Arthur Russell – World of Echo (1986)

Por Rafi Mercer

Um violoncelo vibra, tocado suavemente com o arco, com a sua ressonância a transmitir não só o tom, mas também o atrito das crinas contra as cordas. Entra uma voz, meio cantada, meio falada, frágil e íntima, com as palavras a dissolverem-se no eco.

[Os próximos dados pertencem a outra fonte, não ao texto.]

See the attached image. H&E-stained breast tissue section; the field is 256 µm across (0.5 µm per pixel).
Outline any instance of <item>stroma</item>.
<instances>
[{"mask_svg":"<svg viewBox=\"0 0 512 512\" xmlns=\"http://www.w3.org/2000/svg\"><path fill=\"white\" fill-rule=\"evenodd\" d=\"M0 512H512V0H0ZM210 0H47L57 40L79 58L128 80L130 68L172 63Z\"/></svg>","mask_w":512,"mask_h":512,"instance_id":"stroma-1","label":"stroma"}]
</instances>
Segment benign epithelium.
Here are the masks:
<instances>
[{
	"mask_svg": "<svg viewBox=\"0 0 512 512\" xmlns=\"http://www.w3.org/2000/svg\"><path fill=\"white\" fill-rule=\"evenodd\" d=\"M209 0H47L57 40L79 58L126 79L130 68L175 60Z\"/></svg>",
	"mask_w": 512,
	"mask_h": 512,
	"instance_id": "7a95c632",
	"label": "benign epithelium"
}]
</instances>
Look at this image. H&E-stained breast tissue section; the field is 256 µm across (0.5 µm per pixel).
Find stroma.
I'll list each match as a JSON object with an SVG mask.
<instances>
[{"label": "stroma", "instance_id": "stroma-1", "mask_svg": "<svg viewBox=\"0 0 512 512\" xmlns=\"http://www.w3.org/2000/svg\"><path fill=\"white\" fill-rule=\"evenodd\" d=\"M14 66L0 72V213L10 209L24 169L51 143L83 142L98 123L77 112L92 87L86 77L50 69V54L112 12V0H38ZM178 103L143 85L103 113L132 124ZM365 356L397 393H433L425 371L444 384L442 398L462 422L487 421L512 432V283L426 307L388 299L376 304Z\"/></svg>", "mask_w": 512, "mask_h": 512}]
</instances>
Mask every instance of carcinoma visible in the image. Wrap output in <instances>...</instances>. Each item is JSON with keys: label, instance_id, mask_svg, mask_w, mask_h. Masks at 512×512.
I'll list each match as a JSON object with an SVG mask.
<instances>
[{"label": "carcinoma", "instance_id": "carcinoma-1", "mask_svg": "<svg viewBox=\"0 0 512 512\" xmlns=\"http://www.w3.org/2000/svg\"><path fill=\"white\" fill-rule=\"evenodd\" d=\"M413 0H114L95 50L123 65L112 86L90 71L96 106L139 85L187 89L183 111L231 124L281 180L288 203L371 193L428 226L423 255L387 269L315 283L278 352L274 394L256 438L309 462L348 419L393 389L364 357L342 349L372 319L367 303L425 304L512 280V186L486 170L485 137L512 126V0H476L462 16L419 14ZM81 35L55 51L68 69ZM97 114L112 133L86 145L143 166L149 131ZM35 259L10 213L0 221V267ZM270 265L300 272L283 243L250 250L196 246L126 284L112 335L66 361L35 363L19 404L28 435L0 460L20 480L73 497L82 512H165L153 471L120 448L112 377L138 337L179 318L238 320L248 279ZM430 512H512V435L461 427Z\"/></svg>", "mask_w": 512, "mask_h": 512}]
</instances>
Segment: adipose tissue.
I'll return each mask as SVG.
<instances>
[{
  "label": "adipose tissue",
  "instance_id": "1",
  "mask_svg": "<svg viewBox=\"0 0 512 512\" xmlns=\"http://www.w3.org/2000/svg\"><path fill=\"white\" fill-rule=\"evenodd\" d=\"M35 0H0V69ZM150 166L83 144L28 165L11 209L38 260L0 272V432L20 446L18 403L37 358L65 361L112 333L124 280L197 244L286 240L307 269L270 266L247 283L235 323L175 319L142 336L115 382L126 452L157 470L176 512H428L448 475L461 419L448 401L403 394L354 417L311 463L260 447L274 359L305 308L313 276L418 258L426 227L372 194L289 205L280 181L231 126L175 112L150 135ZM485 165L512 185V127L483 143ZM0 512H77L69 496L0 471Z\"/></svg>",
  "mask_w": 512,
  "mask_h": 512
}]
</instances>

O som é esparso mas pleno, cru mas envolto em camadas de delay e reverberação que o fazem cintilar como se estivesse suspenso na água. Trata-se de *World of Echo*, lançado em 1986 por Arthur Russell, um disco que desafia qualquer categorização, oscilando entre o pop e a vanguarda, entre a canção e a experimentação, entre a presença e a distância. É talvez a expressão mais concentrada de um dos artistas mais voláteis do século XX.

Russell era um violoncelista com formação clássica que absorveu a música disco, o minimalismo, o folk e a composição experimental com igual entusiasmo. Em Nova Iorque, durante as décadas de 1970 e 1980, colaborou com Philip Glass, Allen Ginsberg e David Byrne, produziu faixas de disco underground para a pista de dança e gravou canções íntimas que pareciam quase demasiado frágeis para serem lançadas. «World of Echo» reúne muitos desses fios condutores, apresentando-os numa forma despojada: apenas violoncelo, voz e efeitos, interpretados com uma intensidade que parece simultaneamente confessional e sobrenatural.

Faixas como «Answers Me» e «Soon‑To‑Be Innocent Fun/Let’s See» revelam o dom de Russell para a melodia, linhas simples que flutuam sobre a ressonância do violoncelo, mas sempre difuminadas por camadas de eco. As letras são fragmentárias, por vezes divertidas, por vezes melancólicas, frequentemente evasivas. «This Is How We Walk on the Moon» tem um toque pop, com um refrão quase cativante, mas o tratamento dado à música torna-a etérea, sem amarras. Cada peça parece menos uma canção acabada e mais um vislumbre de um processo, um ritual privado captado em gravação.

No vinil, as texturas tornam-se físicas. Ouve-se o atrito do arco, a respiração entre as frases, o chiado dos pedais de delay. As imperfeições são parte integrante, a intimidade é inevitável. Tocada num bar de audição, «World of Echo» tem o poder de silenciar uma sala. O seu silêncio não é de fundo, mas sim uma ordem, um tipo diferente de autoridade. Os desconhecidos inclinam-se para mais perto, as conversas dissipam-se, e a fragilidade do som cria uma atenção coletiva.

O que faz com que este álbum perdure é a sua recusa em seguir as normas. Em 1986, deixou perplexos críticos e ouvintes que esperavam a exuberância com influências disco das produções de Russell para discotecas. Em vez disso, ofereceu algo intransigentemente pessoal, alheio a categorias e indiferente à acessibilidade. Décadas mais tarde, tornou-se uma referência, com a sua influência visível no pop ambiente, na experimentação indie e na cultura mais ampla da intimidade lo-fi. Artistas desde James Blake a ANOHNI, passando por inúmeros produtores amadores, devem algo ao seu exemplo.

Há também algo de comovente em ouvi-lo agora. Russell morreu de uma doença relacionada com a SIDA em 1992, aos quarenta anos, com grande parte da sua vasta obra ainda por publicar na altura. «World of Echo» parece uma mensagem dessa vida inacabada: vulnerável, em busca, luminosa. É um álbum que insiste na honestidade, na presença, na escuta como um ato partilhado de vulnerabilidade.

Basta colocar a agulha e a sala transforma-se numa câmara de ecos. O violoncelo ressoa, a voz vacila e eleva-se, e o espaço entre o som e o silêncio fica carregado de emoção. É uma música que esbate a fronteira entre o intérprete e o ouvinte, entre o eu e o outro. Mais de três décadas depois, continua a parecer à frente do seu tempo, continua a parecer necessária, continua a parecer um segredo sussurrado na escuridão.